§ **What to work on**:
Return the entries exactly as they appear.

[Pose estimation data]
—————

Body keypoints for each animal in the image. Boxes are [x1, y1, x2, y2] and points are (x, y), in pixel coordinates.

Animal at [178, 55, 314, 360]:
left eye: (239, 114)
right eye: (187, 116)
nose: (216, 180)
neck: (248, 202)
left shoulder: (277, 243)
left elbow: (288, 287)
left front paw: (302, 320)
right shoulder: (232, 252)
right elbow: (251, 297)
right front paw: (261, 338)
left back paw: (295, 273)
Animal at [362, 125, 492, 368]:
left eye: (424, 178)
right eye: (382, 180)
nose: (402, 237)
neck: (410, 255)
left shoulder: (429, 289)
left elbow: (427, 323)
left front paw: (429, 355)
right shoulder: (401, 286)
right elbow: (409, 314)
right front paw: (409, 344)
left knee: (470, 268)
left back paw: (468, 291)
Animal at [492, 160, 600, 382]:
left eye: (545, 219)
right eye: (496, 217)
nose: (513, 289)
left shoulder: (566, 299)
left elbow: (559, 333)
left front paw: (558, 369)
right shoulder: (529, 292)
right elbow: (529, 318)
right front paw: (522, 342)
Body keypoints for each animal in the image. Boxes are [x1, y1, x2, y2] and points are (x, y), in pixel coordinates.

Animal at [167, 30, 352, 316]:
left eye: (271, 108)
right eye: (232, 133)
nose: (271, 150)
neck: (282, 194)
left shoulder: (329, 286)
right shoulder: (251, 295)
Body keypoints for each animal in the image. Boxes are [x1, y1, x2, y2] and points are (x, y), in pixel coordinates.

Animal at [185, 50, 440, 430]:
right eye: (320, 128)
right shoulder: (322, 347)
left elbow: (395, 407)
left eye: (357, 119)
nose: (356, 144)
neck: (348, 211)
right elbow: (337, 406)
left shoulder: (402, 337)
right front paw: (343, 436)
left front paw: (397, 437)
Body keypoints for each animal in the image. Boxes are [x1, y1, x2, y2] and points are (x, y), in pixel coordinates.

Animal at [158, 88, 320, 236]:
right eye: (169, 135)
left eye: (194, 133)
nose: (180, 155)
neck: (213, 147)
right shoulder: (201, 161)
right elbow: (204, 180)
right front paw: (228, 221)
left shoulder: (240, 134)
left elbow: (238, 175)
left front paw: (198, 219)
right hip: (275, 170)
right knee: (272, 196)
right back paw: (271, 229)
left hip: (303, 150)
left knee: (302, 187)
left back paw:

—————

§ **The completed task**:
Body keypoints for each animal in the image. Boxes are [x1, y1, x2, y2] and points are (x, y), in pixel coordinates.

Animal at [178, 55, 314, 360]:
left eye: (239, 114)
right eye: (187, 116)
nose: (216, 180)
neck: (248, 202)
left shoulder: (277, 243)
left elbow: (288, 287)
left front paw: (302, 320)
right shoulder: (232, 252)
right elbow: (251, 297)
right front paw: (261, 338)
left back paw: (295, 273)
Animal at [362, 125, 492, 368]:
left eye: (424, 178)
right eye: (382, 180)
nose: (402, 237)
neck: (410, 255)
left shoulder: (429, 289)
left elbow: (427, 323)
left front paw: (429, 355)
right shoulder: (401, 286)
right elbow: (409, 314)
right front paw: (409, 344)
left knee: (470, 268)
left back paw: (468, 291)
Animal at [492, 160, 600, 382]:
left eye: (545, 219)
right eye: (496, 217)
nose: (513, 289)
left shoulder: (566, 299)
left elbow: (559, 333)
left front paw: (558, 369)
right shoulder: (529, 292)
right elbow: (529, 318)
right front paw: (522, 342)
Body keypoints for each animal in the image. Boxes are [x1, y1, x2, y2] and points are (x, y), in pixel coordinates.

Animal at [167, 30, 352, 316]:
left eye: (271, 108)
right eye: (232, 133)
nose: (271, 150)
neck: (282, 194)
left shoulder: (329, 286)
right shoulder: (251, 295)
Body keypoints for each animal in the image. Boxes are [x1, y1, x2, y2] and points are (x, y), in pixel coordinates.

Animal at [185, 50, 440, 430]:
right eye: (320, 128)
right shoulder: (322, 347)
left elbow: (395, 407)
left eye: (357, 119)
nose: (356, 144)
neck: (348, 211)
right elbow: (337, 406)
left shoulder: (402, 337)
right front paw: (343, 436)
left front paw: (397, 437)
Body keypoints for each animal in the image. Boxes are [x1, y1, x2, y2] and points are (x, y), in pixel coordinates.

Animal at [158, 88, 320, 236]:
right eye: (169, 135)
left eye: (194, 133)
nose: (180, 155)
neck: (213, 147)
right shoulder: (201, 161)
right elbow: (204, 180)
right front paw: (228, 221)
left shoulder: (240, 134)
left elbow: (238, 175)
left front paw: (198, 219)
right hip: (275, 170)
right knee: (272, 196)
right back paw: (271, 229)
left hip: (303, 150)
left knee: (302, 187)
left back paw:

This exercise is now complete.